__PAGE EXTRACT__:
══════

Farmers in distress as cyclone Amphan heads to Odisha

While only 50 per cent of the crops is harvested in Balasore, half of the blocks in Puri are yet to start cutting as their crops are not ripe.
An Odisha farmer carrying a basket of tomato from his farmland on outskirts of Bhubaneswar. (File Photo | Biswanath Swain, EPS)
An Odisha farmer carrying a basket of tomato from his farmland on outskirts of Bhubaneswar. (File Photo | Biswanath Swain, EPS)

BHUBANESWAR: With acute shortage of labourers and machines posing a major obstacle to the harvest of rabi paddy, farmers of the State are in the lurch without any institutional support to protect their crops from the wrath of cyclone Amphan.While neighbouring West Bengal is trying to deal with the manpower shortage by deploying additional combined harvesters, the State Government is yet to initiate any move to bring trained manpower from outside to run harvesting machines.

══════

__ASSIGNMENT 1__: Write out the stretch of the article on cyclone Amphan and Odisha's farmers from "BHUBANESWAR: With acute" through "run harvesting machines.", word for word.
__ASSIGNMENT 2__:
Decide whether each statement agrees with the article on cyclone Amphan and Odisha's farmers, answering yes or no and quoting the words from the article that settle it.
(a) Only half of the crops in Balasore have been harvested.
(b) The State Government has already brought in trained manpower from outside to run harvesting machines.
(c) West Bengal is deploying additional combined harvesters to cope with its manpower shortage.
__ASSIGNMENT 3__: Carry on the article on cyclone Amphan and Odisha's farmers from the point where it stops.

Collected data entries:
══════

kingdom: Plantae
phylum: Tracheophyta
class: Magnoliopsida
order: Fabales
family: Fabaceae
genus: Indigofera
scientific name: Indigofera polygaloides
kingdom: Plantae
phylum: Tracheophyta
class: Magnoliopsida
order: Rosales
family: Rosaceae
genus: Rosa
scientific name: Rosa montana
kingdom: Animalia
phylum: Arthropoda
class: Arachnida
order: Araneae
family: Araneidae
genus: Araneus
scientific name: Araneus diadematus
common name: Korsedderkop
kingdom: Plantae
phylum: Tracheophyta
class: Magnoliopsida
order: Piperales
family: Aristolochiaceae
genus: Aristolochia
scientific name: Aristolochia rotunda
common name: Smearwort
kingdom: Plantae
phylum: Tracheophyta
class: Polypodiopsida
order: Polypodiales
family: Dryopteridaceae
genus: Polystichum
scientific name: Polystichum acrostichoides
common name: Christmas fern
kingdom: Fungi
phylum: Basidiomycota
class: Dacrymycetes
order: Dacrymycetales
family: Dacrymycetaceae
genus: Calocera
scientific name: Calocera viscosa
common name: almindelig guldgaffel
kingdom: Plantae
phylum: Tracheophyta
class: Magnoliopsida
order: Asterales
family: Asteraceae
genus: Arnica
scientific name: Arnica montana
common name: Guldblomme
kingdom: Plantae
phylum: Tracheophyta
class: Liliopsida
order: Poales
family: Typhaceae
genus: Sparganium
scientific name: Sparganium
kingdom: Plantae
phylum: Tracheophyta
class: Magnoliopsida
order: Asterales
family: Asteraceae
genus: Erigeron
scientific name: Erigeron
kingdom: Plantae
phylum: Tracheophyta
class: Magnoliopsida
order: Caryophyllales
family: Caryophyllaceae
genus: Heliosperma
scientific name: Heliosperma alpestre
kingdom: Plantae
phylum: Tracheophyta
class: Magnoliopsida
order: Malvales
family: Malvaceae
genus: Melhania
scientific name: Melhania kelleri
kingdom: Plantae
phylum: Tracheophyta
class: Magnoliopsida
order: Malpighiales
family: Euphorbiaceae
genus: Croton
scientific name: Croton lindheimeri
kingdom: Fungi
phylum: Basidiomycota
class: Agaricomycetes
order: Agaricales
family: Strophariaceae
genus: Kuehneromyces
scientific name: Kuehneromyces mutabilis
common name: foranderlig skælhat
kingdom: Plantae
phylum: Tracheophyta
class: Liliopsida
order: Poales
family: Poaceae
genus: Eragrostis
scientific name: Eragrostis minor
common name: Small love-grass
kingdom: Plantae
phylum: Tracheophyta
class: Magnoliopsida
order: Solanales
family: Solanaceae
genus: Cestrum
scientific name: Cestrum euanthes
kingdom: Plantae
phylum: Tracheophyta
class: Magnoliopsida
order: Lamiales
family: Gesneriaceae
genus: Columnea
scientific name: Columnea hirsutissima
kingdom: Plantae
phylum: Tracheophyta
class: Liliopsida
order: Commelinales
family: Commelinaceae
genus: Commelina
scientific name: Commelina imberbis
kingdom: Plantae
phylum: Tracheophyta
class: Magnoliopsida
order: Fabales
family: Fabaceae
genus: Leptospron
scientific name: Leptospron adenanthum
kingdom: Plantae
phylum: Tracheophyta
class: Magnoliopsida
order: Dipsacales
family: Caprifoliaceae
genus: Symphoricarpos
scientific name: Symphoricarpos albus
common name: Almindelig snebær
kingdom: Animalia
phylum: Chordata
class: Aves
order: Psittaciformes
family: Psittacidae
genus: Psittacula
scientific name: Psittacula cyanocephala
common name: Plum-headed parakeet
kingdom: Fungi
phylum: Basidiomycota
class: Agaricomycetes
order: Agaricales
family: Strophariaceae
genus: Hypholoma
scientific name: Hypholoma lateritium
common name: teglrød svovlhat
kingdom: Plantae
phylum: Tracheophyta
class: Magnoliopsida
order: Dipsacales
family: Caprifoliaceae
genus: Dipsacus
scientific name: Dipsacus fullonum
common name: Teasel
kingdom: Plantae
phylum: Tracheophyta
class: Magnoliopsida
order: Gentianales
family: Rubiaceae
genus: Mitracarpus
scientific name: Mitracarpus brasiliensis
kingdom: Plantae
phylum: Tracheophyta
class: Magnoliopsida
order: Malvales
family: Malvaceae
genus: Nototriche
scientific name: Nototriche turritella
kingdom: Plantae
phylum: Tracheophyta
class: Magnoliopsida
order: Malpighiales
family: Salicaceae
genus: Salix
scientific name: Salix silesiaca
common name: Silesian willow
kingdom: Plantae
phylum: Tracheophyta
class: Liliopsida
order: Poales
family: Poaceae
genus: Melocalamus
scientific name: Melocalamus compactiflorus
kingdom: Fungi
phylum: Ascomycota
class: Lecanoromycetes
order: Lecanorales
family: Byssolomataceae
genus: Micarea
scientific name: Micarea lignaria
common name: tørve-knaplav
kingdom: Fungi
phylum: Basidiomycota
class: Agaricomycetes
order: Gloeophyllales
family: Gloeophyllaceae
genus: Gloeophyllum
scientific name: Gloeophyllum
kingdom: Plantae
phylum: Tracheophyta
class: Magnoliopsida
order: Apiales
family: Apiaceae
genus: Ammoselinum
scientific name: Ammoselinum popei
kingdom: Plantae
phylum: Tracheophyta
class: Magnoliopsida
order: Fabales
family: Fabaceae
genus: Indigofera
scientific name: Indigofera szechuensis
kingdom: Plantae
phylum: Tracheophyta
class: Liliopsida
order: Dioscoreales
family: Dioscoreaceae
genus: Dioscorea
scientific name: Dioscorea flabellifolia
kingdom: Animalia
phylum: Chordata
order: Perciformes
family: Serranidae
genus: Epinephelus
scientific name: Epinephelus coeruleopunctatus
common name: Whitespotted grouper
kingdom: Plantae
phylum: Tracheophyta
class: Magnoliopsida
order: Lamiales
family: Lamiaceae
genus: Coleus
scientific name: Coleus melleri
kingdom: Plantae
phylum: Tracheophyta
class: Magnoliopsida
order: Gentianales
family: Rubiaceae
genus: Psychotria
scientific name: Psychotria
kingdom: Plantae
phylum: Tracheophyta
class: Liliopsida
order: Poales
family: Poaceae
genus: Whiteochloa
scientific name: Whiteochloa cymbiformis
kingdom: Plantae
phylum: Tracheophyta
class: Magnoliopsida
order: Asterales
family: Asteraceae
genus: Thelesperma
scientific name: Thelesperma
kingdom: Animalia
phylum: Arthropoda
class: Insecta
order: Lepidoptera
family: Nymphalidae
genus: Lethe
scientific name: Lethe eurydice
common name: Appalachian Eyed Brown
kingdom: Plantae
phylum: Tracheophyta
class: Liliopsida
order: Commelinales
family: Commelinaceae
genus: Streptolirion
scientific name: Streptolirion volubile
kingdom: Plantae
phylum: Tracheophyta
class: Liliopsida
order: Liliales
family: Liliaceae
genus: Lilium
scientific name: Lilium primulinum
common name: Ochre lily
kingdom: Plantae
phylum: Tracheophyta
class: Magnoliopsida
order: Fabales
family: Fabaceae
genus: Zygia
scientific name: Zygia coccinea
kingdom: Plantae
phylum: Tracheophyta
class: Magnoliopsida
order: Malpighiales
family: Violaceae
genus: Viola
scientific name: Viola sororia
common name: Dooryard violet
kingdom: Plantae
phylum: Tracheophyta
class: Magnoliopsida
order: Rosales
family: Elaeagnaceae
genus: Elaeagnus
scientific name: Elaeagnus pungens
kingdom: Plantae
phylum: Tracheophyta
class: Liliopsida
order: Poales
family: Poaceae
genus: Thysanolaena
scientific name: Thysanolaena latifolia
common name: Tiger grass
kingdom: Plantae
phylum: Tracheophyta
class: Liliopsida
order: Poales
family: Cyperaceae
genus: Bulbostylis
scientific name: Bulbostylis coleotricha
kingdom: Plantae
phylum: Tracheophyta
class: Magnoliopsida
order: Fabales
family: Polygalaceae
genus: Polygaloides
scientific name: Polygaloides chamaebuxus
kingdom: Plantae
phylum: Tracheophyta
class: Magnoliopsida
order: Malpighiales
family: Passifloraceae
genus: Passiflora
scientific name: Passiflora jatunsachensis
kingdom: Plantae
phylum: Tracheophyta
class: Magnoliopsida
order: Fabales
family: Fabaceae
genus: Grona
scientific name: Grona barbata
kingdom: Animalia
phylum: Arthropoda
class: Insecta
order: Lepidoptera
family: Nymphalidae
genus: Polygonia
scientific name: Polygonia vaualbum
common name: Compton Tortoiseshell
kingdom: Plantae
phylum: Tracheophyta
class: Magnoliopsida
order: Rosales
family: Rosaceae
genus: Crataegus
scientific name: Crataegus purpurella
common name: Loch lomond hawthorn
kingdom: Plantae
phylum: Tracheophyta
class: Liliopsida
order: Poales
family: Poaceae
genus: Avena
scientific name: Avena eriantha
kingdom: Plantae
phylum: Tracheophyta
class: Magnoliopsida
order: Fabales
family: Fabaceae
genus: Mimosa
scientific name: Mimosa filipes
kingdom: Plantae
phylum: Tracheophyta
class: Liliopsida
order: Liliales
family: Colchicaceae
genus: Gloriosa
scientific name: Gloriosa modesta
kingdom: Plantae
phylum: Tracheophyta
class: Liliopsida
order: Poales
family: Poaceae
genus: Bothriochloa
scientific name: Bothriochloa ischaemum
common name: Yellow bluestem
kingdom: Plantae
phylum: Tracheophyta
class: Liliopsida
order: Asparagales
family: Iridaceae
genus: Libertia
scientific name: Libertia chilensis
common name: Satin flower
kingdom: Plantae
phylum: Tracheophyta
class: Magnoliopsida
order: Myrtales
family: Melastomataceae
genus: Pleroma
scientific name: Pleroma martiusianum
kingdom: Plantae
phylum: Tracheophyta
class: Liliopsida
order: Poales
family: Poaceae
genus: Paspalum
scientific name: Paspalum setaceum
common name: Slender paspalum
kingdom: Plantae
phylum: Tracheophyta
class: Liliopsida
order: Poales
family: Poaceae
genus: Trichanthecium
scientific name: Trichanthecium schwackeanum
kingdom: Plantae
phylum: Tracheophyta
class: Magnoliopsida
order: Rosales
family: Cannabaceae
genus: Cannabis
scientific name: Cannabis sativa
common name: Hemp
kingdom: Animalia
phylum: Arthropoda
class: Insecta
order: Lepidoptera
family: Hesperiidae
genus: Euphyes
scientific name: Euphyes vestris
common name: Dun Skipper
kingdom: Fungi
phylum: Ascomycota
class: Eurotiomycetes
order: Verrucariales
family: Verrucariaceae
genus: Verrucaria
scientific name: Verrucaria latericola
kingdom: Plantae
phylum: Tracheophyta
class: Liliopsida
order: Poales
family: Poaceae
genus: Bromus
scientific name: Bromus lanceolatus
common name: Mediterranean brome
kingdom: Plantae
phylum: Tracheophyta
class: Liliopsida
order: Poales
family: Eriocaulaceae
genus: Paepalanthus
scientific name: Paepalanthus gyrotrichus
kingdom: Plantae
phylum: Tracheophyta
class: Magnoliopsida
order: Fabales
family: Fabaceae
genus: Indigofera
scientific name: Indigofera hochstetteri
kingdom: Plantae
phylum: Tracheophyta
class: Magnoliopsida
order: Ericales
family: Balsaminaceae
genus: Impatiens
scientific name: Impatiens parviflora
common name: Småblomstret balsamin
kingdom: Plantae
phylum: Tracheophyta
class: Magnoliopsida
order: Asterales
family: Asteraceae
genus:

══════

__TASK OUTPUT 1__:
BHUBANESWAR: With acute shortage of labourers and machines posing a major obstacle to the harvest of rabi paddy, farmers of the State are in the lurch without any institutional support to protect their crops from the wrath of cyclone Amphan.While neighbouring West Bengal is trying to deal with the manpower shortage by deploying additional combined harvesters, the State Government is yet to initiate any move to bring trained manpower from outside to run harvesting machines.

__TASK OUTPUT 2__:
(a) Yes: "only 50 per cent of the crops is harvested in Balasore"
(b) No: "the State Government is yet to initiate any move to bring trained manpower from outside to run harvesting machines"
(c) Yes: "neighbouring West Bengal is trying to deal with the manpower shortage by deploying additional combined harvesters"

__TASK OUTPUT 3__:
With the IMD predicting that 12 coastal districts of the State will experience heavy rains under impact of the cyclone, there is hardly any time left for farmers to reap their harvest.What is galling is that the Agriculture department is yet to issue advisory to the farmers for action to be taken to protect their crops. Taking this opportunity, the combined harvester owners have started exploiting farmers.

“The harvester owners are charging `3,600 per hour against normal price of `2,000-`2,200 per hour. We are left with no choice but to pay whatever they demand because of the impending cyclone,” said Basant Barik of Balasore district.

“Apart from the lockdown, we have suffered huge crop loss due to untimely rains, hailstorm and heavy winds in April. I lost hybrid paddy in three acres of land due to hailstorm,” said Samarendra Singh of Gop block in Puri district.Singh is rushing against time to harvest paddy from 10 acre of land which he cultivated as a tenant farmer. 

While only 50 per cent of the crops is harvested in Balasore, half of the blocks in Puri are yet to start cutting as their crops are not ripe.Farmers of Balasore mostly depend on labourers from neighbouring Mayurbhanj district while workers from Nayagarh and Kandhamal meet the labour requirement of Puri farmers both in kharif and rabi seasons, Singh said. In the absence of transportation, labourers are unable to move out of their districts, he added.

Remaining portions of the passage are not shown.